Friday, April 26, 2013

Phosphorescent Feelings

It was my skin understanding colour.

In the purple black-light everything was luminous: the things that would be and all the things that should. Minds were luminous. In the dark fantasy of colours to light up the night, we were all unleashing meaningless doodles on each other.
Methinks the majority hadn't a thought about intensity. Oh no.
But then there were those for whom it mattered not what graffiti was poured forth as much as how the urge to use the paint took over.

The trickles of phosphorescence were everywhere. Everyone was a little less mortal and a little more celestial; like some strange deity of a frigid land of night.

I had wings too.
Glowing wings.

And with each smudge of paint that I smeared on myself my eager skin was trying to learn the lure of feeling sights. 

Wednesday, April 24, 2013

Shiver

A lot of times, I'm not concerned with what a place looks like.

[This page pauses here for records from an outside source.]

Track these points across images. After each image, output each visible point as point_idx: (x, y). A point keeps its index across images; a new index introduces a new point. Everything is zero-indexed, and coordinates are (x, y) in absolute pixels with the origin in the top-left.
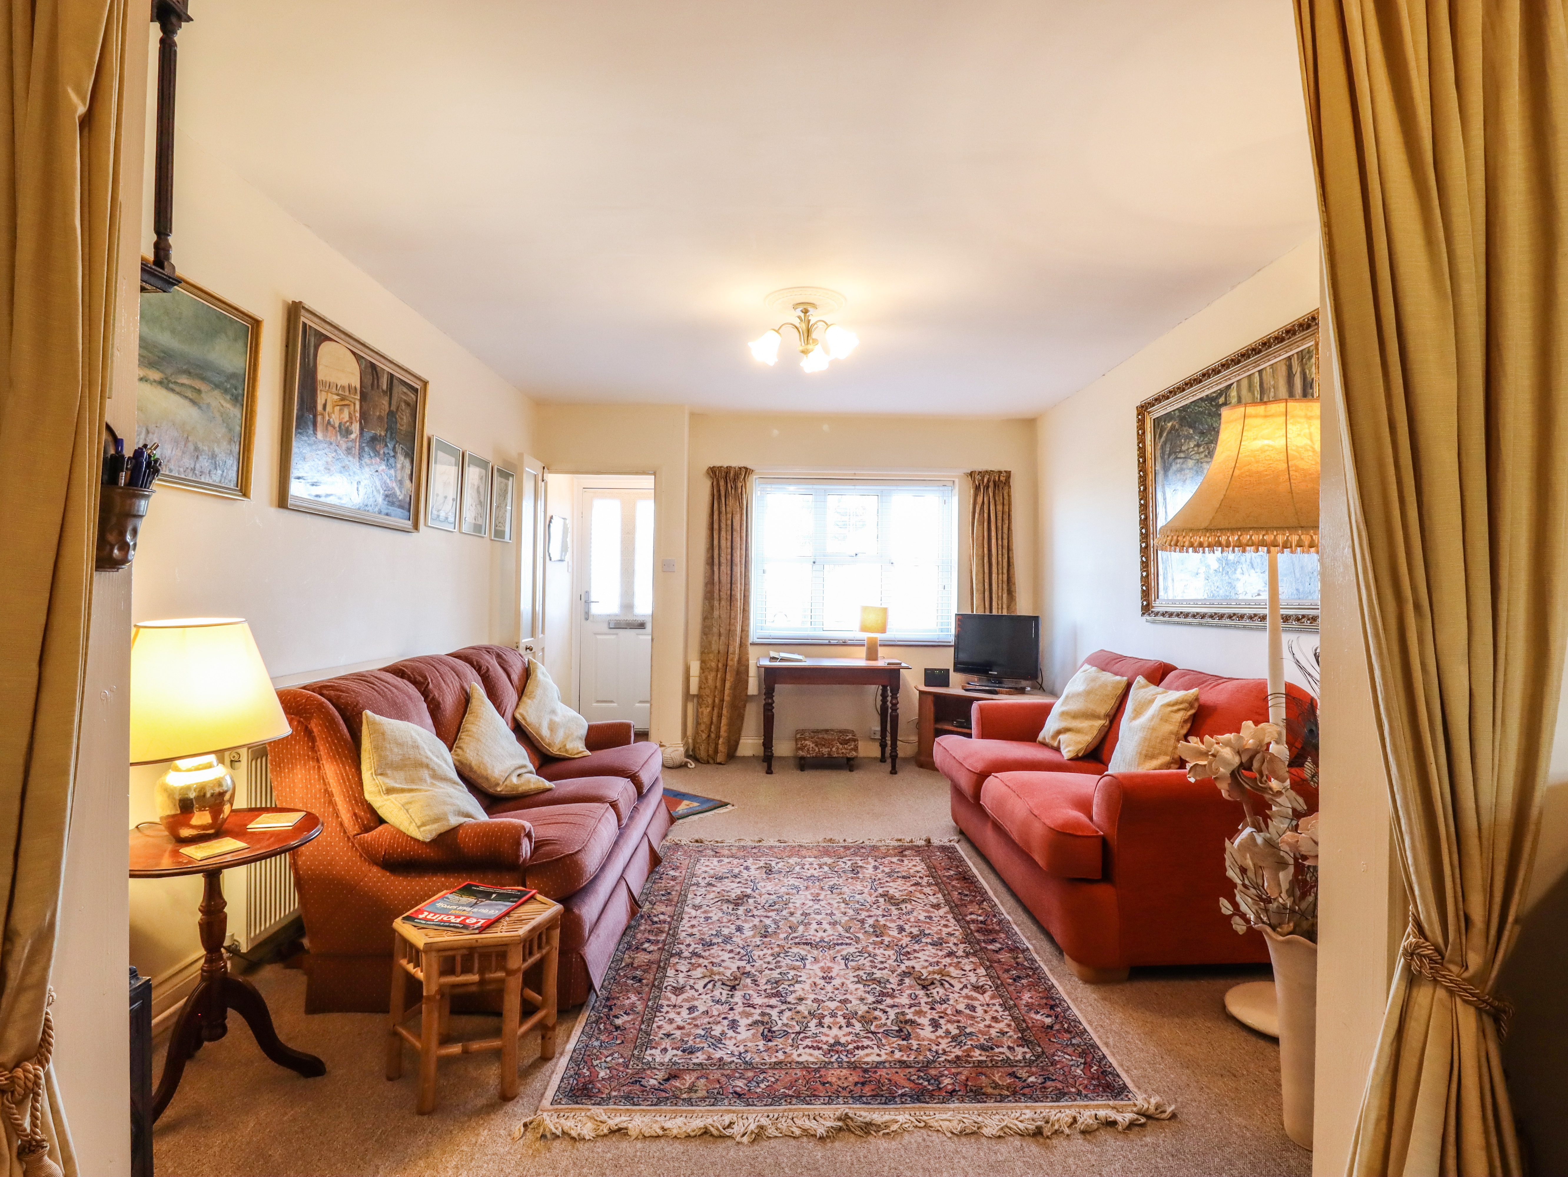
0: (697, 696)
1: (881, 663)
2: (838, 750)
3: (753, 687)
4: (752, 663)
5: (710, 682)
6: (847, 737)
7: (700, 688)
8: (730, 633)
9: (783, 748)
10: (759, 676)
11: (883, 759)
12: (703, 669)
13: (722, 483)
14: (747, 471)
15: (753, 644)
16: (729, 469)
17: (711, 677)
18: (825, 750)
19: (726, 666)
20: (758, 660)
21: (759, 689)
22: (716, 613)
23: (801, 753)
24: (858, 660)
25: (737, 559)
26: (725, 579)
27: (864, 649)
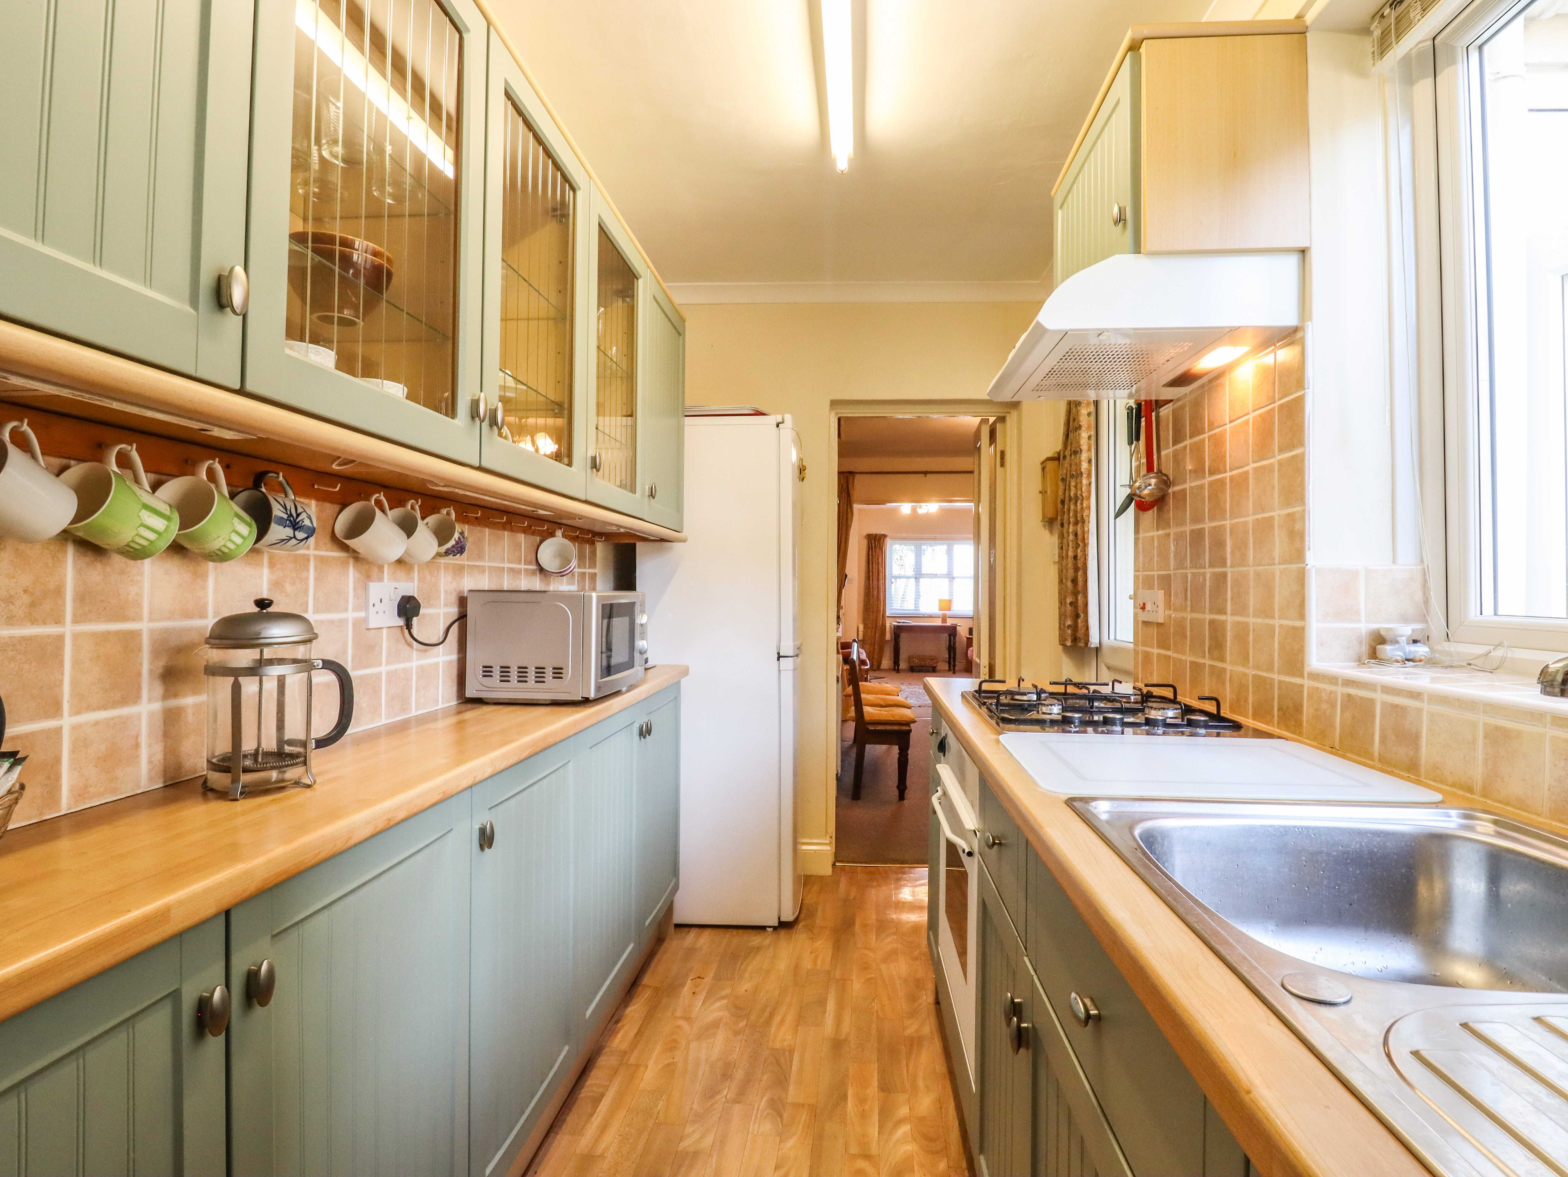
0: (862, 641)
1: (948, 624)
2: (928, 663)
3: (888, 636)
4: (888, 625)
5: (869, 633)
6: (932, 658)
7: (864, 636)
8: (878, 611)
9: (903, 665)
10: (891, 632)
11: (949, 670)
12: (864, 627)
13: (873, 542)
14: (884, 536)
15: (888, 617)
16: (876, 535)
17: (869, 631)
18: (923, 663)
19: (876, 626)
20: (889, 624)
21: (891, 637)
22: (871, 601)
23: (912, 665)
24: (938, 623)
25: (881, 577)
26: (875, 586)
27: (940, 619)
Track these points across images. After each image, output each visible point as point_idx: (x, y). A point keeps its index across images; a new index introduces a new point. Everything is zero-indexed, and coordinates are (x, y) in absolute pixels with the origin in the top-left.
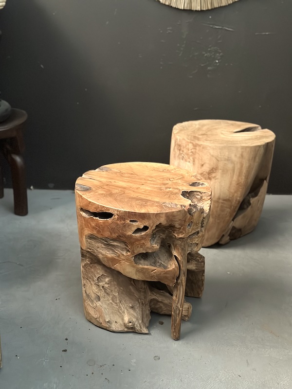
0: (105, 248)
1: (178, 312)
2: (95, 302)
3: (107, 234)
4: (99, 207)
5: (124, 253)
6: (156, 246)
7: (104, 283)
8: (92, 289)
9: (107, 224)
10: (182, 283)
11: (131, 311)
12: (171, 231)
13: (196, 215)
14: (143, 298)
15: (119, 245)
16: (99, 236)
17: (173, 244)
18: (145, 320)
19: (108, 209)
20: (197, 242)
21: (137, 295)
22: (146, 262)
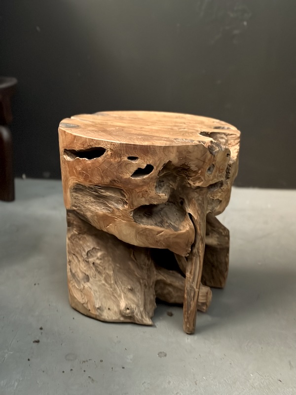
0: (94, 202)
1: (192, 295)
2: (83, 283)
3: (97, 179)
4: (86, 142)
5: (120, 207)
6: (164, 196)
7: (95, 258)
8: (79, 267)
9: (97, 164)
10: (198, 252)
11: (130, 295)
12: (184, 175)
13: (219, 158)
14: (146, 278)
15: (113, 195)
16: (87, 184)
17: (187, 198)
18: (149, 307)
19: (98, 142)
20: (220, 199)
21: (137, 273)
22: (150, 221)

What does the air feel like? Does the chill hit your sense of smell with a crisp fragrance of fresh grass and a distant scent of the sea? Does it smell of the mossy woods?

What would my skin have to remember of the first sensation of a place?

It thrills me to think that the air could rush at me like sheets of paper. The idea that the warmth of the sun might feel different in a different hemisphere, in a different time zone. The shabby notion that all the world is the same-- places are just places-- is beyond me.

The road has become a habit.
Sense, a novelty. 

Monday, April 22, 2013

Let a New Breeze Blow

It sends a shudder through me to think that I am becoming steeped in the cynicism of the world. Time to open my eyes again.

They started to develop cataracts of monotony at around the same time that I thought I was getting to being mature. Where's my sense of wonderment?

I'm now glad of my work with children in the sphere that allowed them to spin free of an orbit and dance around the universe of possibility and pleasure.  I need to remember the look in their eyes when they learned something new. And most things were new. Where's the novelty in my life? When I can 'figure' and 'guess' every word that everyone's going to speak, when nothing surprises me, I become bland.

An oracle must have had an incredibly jaded point of view.

Saturday, April 20, 2013

A Crane to Remember Levity By

Everything's so sticky. The inside of my mind is sludged all over with leaden toffee. Nauseating in its drab and monochromatic undulations. And it's not the sensuous call of a Doors song in the summer. It's not the crush and smother and smoulder of Gloria in the incandescent noonday sun. Its more like what I would imagine it to be if I were thrown in a pool of mozzarella and asked to swim. 

But then the sludge of this redundant tune-- slowed down to a thickly oozing tempo-- was suddenly illuminated, splashed into movement and coloured with the gold and pink.


Wednesday, April 17, 2013

Bizarre Lights and Cello Tones

...like the ribs of light that escape from the smoke that hangs around a flyover.

The notes had a will of their own. They took off from the length of the cello. They hung in the air, arched and taut. They were the epiphany that draws itself out from between the breaths in a perfect first kiss. Each note was the pause in breath and the quiver of nerves before a race, just under the skin of a performance.